TASK TO CARRY OUT –
Wherever the string "none" appears in the records, return the line that holds it.

DATA FOR PROCESSING –
----
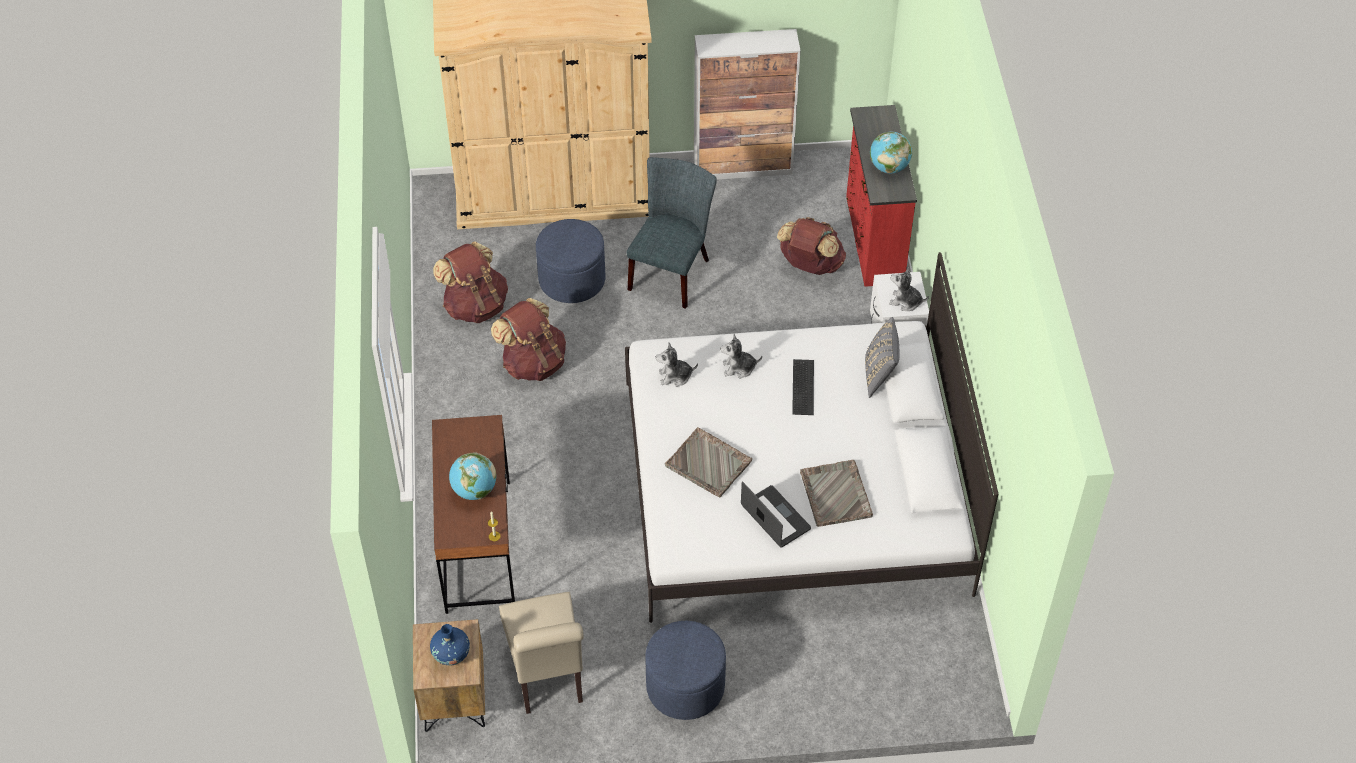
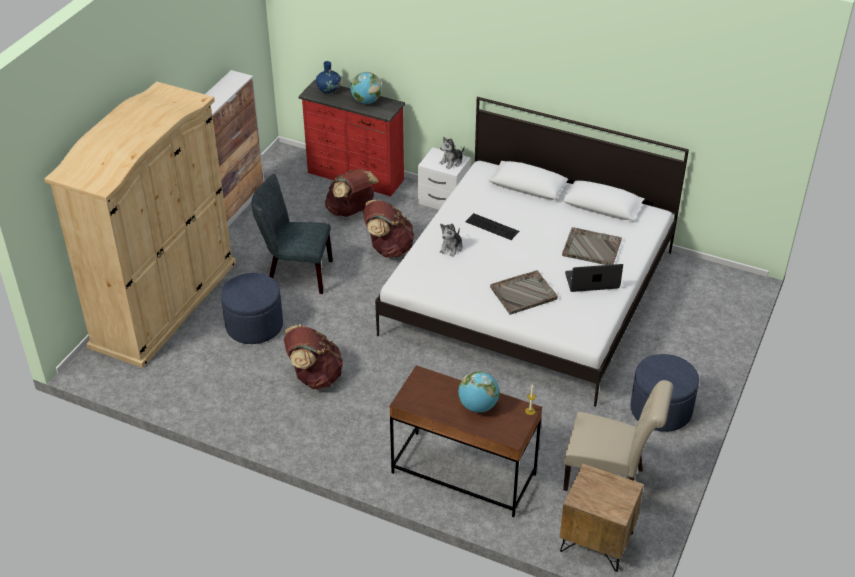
camera: 60 degrees left, 10 degrees down
blue vase [430,624,470,666] -> blue vase moved to [316,61,341,94]
brown backpack [433,241,508,323] -> brown backpack moved to [363,200,414,257]
grey chair [627,157,717,309] -> grey chair turned 45 degrees counterclockwise [252,174,333,294]
plush toy [656,342,698,387] -> none
grey pillow [865,317,900,398] -> none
----
SOLUTION TO THIS PROBLEM –
plush toy [656,342,698,387] -> none
grey pillow [865,317,900,398] -> none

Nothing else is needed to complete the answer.